I've been having this issue with Terraform on Azure: when I build some infra that is a bit more involved (multiple resource groups, storage accounts etc) it very often happens that apply fails for any number of reasons (e.g. resources temporary unavailable in the region).
The problem is, this abort usually happens only after TF already created Resource Group(s). Because of that, on the next run it/they already exists, and this time Terraform fails telling me that it has just tried to create resource group, but it already exists.
I know I could just import this into TF state, but it's quite cumbersome and failure-prone on its own. Luckily, this usually happens during initial run (on subsequent runs TF doesn't recreate RG, after all), so my "fix" is just to delete the RG and allow TF to create it again.
Still, I think there must be a better solution. Why TF cannot either roll back changes in case of failure, or at least update the state file with whatever was deployed successfully?

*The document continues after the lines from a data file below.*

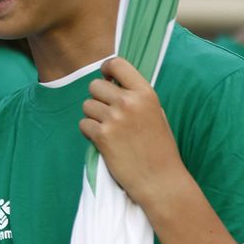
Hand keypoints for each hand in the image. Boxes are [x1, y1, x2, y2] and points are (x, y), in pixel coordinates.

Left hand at [79, 56, 183, 207]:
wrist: (160, 179)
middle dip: (98, 98)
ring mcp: (114, 119)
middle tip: (108, 113)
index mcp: (145, 93)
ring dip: (93, 116)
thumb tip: (114, 83)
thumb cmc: (160, 148)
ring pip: (86, 105)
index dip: (106, 69)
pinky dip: (89, 132)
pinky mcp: (102, 136)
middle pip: (95, 85)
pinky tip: (103, 141)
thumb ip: (136, 97)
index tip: (106, 77)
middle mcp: (129, 102)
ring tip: (108, 129)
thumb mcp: (156, 113)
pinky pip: (83, 124)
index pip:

There isn't any rollback functionality in Terraform. Such automatic rollback could be more error-prone, e.g. missing provider configuration in the last working configuration if there was a new one added.

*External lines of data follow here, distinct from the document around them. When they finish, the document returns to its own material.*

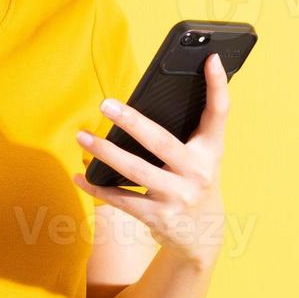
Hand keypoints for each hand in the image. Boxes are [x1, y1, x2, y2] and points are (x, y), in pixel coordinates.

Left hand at [73, 52, 230, 269]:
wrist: (203, 239)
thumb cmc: (194, 183)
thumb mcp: (202, 159)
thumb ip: (186, 134)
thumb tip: (144, 104)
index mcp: (211, 151)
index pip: (218, 113)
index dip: (217, 85)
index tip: (211, 58)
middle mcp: (198, 173)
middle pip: (161, 142)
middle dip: (132, 122)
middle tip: (105, 104)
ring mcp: (178, 197)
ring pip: (135, 170)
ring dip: (104, 153)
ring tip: (82, 137)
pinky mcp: (159, 217)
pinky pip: (122, 199)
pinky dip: (98, 187)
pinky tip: (80, 176)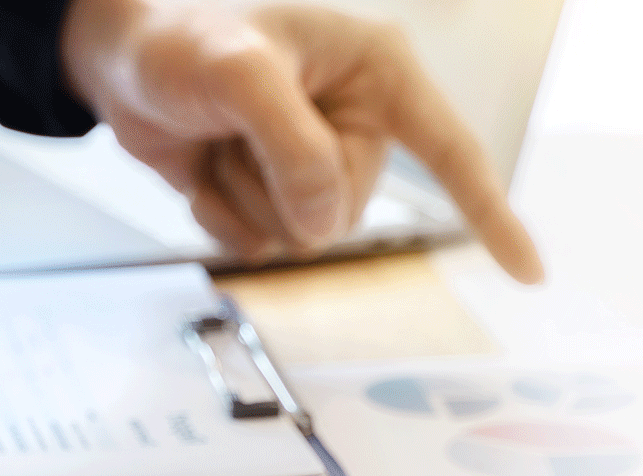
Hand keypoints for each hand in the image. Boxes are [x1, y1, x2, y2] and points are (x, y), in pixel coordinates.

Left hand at [61, 0, 541, 281]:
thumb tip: (328, 221)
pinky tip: (202, 168)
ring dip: (246, 196)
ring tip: (217, 139)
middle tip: (237, 131)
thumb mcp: (236, 72)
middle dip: (284, 184)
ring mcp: (312, 161)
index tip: (529, 273)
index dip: (492, 213)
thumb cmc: (177, 36)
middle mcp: (355, 119)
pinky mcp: (270, 191)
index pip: (450, 151)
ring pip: (305, 233)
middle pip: (351, 207)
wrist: (113, 56)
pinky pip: (263, 243)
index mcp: (374, 71)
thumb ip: (293, 144)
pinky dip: (221, 214)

Terraform prefers "roll-forward" on errors so you can fix the config and just rerun terraform apply
.
In your case, as I can understand, some resources were created successfully before the error occurred but weren`t saved to the state file. This is the real problem. The provider should reflect all successful changes in the state file - this is called partially updating state. Provider should implement "on-error" logic to save all changes to the state file.
I would suggest creating an issue for the provider describing missing error handling in a scenario like yours.
After the provider implements the correct way of handling error, you could just rerun the terraform apply
because there will be no drift between your code, state, and real infrastructure. No rollback will be necessary.